Air New Zealand, Qantas and Jetstar all expect to be flying again on Friday in a major easing of travel disruption.
Since Sunday, airlines have grounded hundreds of flights because of ash from an erupting volcano in Chile affecting thousands of passengers.
However, New Zealand's Civil Aviation Authority warns the clear skies may not last. It says although the ash plumes are moving away, more are lining up and could be back within a matter of days.
Air New Zealand says it expects to operate almost all domestic and trans-Tasman services from Friday morning.
Domestic services to and from Queenstown are cancelled until midday, pending further ash forecasts from MetService.
Qantas says it will resume flights to and from Auckland and Queenstown from 6am on Friday, and Wellington from midday. Services to and from Christchurch remain suspended and subject to further review.
Budget offshoot Jetstar will also resume its domestic and trans-Tasman services for Auckland, Wellington and Queenstown. However, services in and out of Christchurch for Friday morning remain cancelled.
The BBC reports that experts monitoring the Puyehue volcano in Chile believe its eruption is likely to grow more violent in coming days.
The volcano began erupting on 4 June and has caused levels of flight disruption not seen since an Icelandic volcano paralysed Europe in 2010.

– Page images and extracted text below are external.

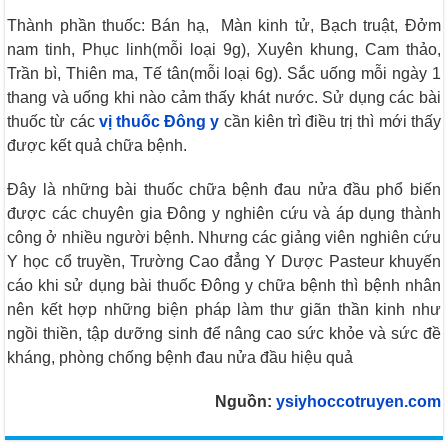
Thành phần thuốc: Bán hạ, Màn kinh tử, Bạch truật, Đởm
nam tinh, Phục linh(mỗi loại 9g), Xuyên khung, Cam thảo,
Trần bì, Thiên ma, Tế tân(mỗi loại 6g). Sắc uống mỗi ngày 1
thang và uống khi nào cảm thấy khát nước. Sử dụng các bài
thuốc từ các
vị thuốc Đông y
cần kiên trì điều trị thì mới thấy
được kết quả chữa bệnh.
Đây là những bài thuốc chữa bệnh đau nửa đầu phổ biến
được các chuyên gia Đông y nghiên cứu và áp dụng thành
công ở nhiều người bệnh. Nhưng các giảng viên nghiên cứu
Y học cổ truyền, Trường Cao đẳng Y Dược Pasteur khuyến
cáo khi sử dụng bài thuốc Đông y chữa bệnh thì bệnh nhân
nên kết hợp những biện pháp làm thư giãn thần kinh như
ngồi thiền, tập dưỡng sinh để nâng cao sức khỏe và sức đề
kháng, phòng chống bệnh đau nửa đầu hiệu quả
Nguồn:
ysiyhoccotruyen.com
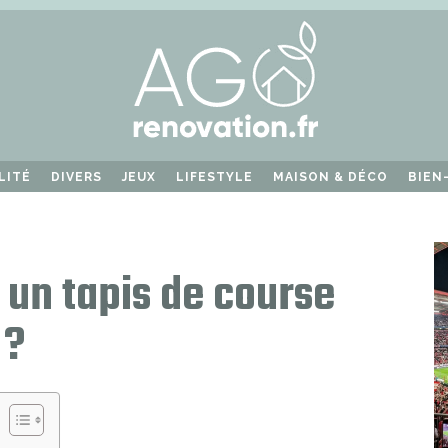
LITÉ
DIVERS
JEUX
LIFESTYLE
MAISON & DÉCO
BIEN
 un tapis de course
 ?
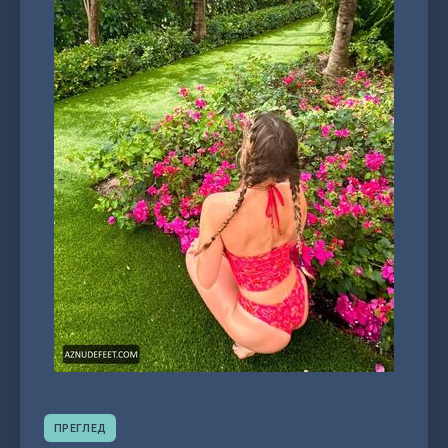
ПРЕГЛЕД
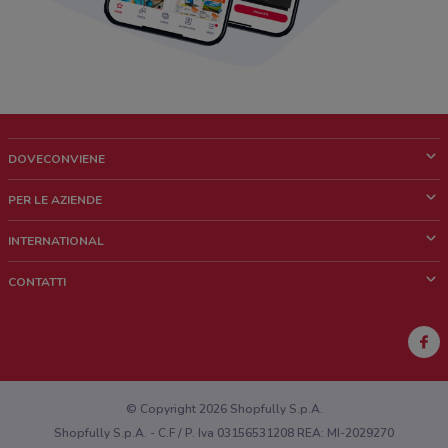
DOVECONVIENE
Cos'è DoveConviene
PER LE AZIENDE
Chi siamo
Cosa facciamo
INTERNATIONAL
News e media
Richieste commerciali e marketing
Brazil
CONTATTI
Lavora con noi
Mexico
Segnalazione punto vendita
France
Segnalazione Volantino
Australia
Hai un malfunzionamento sul web o sull'app?
New Zealand
© Copyright 2026 Shopfully S.p.A.
Shopfully S.p.A. - C.F / P. Iva 03156531208 REA: MI-2029270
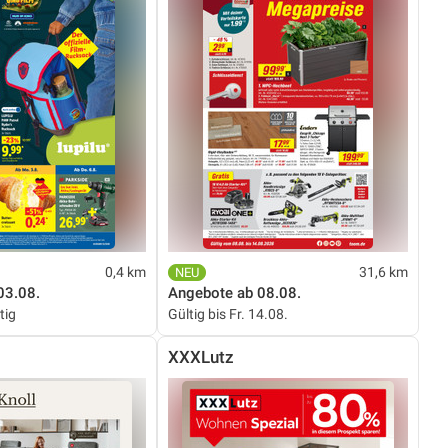
0,4 km
31,6 km
03.08.
Angebote ab 08.08.
tig
Gültig bis Fr. 14.08.
XXXLutz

Air NZ apologises over cancelled flights
Air New Zealand had been operating flights as normal until Wednesday night when it began cancelling some services after the ash cloud was pushed down over the lower South Island at a level of 10,000 feet.
The national carrier has apologised to customers frustrated by late cancellations on Thursday, but says it is trying to give everyone the best chance of flying.
On Thursday morning all its domestic flights to and from Invercargill, Dunedin, Queenstown and Christchurch were cancelled, angering some travellers unaware of the situation until they got to the airport.
Air New Zealand had to cancel more flights in the evening because the earlier disruption meant some planes were not at the airports they were meant to fly from.
General manager of airline operations David Morgan says in some cases, information from MetService is not available until minutes before a scheduled flight.
Captain Morgan says some decisions are deliberately left until the last minute when all information is at hand, rather than simply cancelling flights for a whole day.
Pacific Blue, Jetstar and Qantas cancelled flights in, out, and around New Zealand for the rest of Thursday.
Old DC3 takes to the skies
A World War II veteran was brought out of retirement to help stranded passengers.
The privately-owned 28-seat DC3 first flew in 1944 for the US Air Force and is usually used for charity purposes and as a display at the Ashburton Aviation Museum.
One of its pilots, Jim Dunne, says the plane is also ideally suited for flying under ash cloud covering Christchurch.
The plane ferried stranded passengers between Christchurch and Wellington on Thursday.